Passage shown:
- Nickname: Polisha
- Born: 4 February 1996 (age 30) Cheboksary, Russia

Gymnastics career
- Discipline: Women's artistic gymnastics
- Country represented: Russia
- Medal record
Representing Russia
World Championships
| Bronze medal – third place | 2014 Nanning | Team |
Summer Universiade
| Gold medal – first place | 2015 Gwangju | Team |
| Gold medal – first place | 2015 Gwangju | Floor Exercise |
| Silver medal – second place | 2015 Gwangju | Balance Beam |

= Polina Fedorova =

Russian artistic gymnast

Polina Fedorova (pron. FYOH-duh-ruh-vuh, Полина Фёдорова, Polina Fyodorova, born 4 February 1996 in Cheboksary, Russia) is a Russian artistic gymnast.

== Senior career ==

===2012 and 2013===
At the end of 2012, Polina Fedorova was officially approved as a member of the Russian main artistic gymnastics team for the next Olympic cycle.

At the 2013 Russian National Championships, she won the bronze medal in the all-around team competition (with the team of the Volga Federal District) and silver on the beam.

In November 2013, Fedorova won the all-around gold in the international KSI Cup in Budapest.

===2014===
At the 2014 Russian Championships, she won the gold medal on the floor.

Fedorova was selected as the alternate for the Russian squad at the 2014 World Artistic Gymnastics Championships. Along with her teammates, she won the bronze medal in team competition, even though she participated in neither the qualification, nor the team final.

Assigned task 1: Copy the lines of the records verbatim, starting at the line that contains "२१ असार २०७५, बिहीबार ०९:४३" and ending at the line that contains "निकालेका छन् ।", with both of those lines included.

Dataset content:
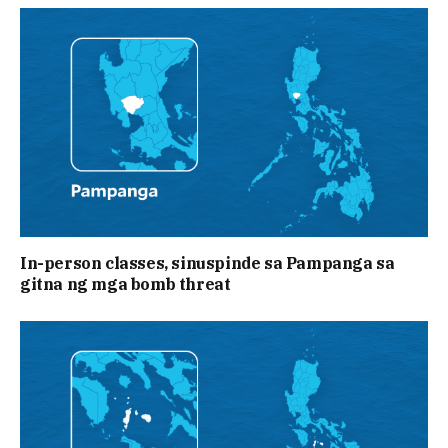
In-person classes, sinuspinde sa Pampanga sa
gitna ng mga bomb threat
--
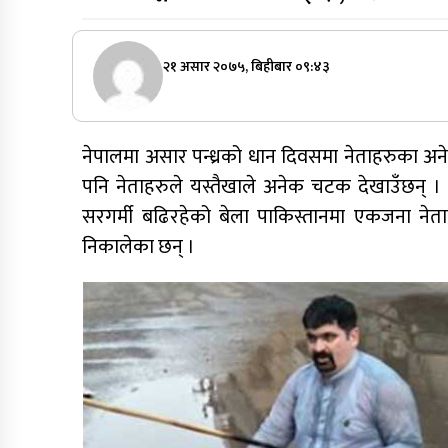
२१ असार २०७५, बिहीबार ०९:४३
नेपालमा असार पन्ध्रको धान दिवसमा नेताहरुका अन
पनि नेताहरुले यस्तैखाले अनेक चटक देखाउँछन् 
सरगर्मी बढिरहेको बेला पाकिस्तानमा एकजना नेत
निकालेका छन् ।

Assigned task 2: According to the passage on Polina Fedorova, which competition did she win the all-around gold at in November 2013?

Answer 1:
२१ असार २०७५, बिहीबार ०९:४३
नेपालमा असार पन्ध्रको धान दिवसमा नेताहरुका अन
पनि नेताहरुले यस्तैखाले अनेक चटक देखाउँछन् 
सरगर्मी बढिरहेको बेला पाकिस्तानमा एकजना नेत
निकालेका छन् ।

Answer 2: The international KSI Cup in Budapest.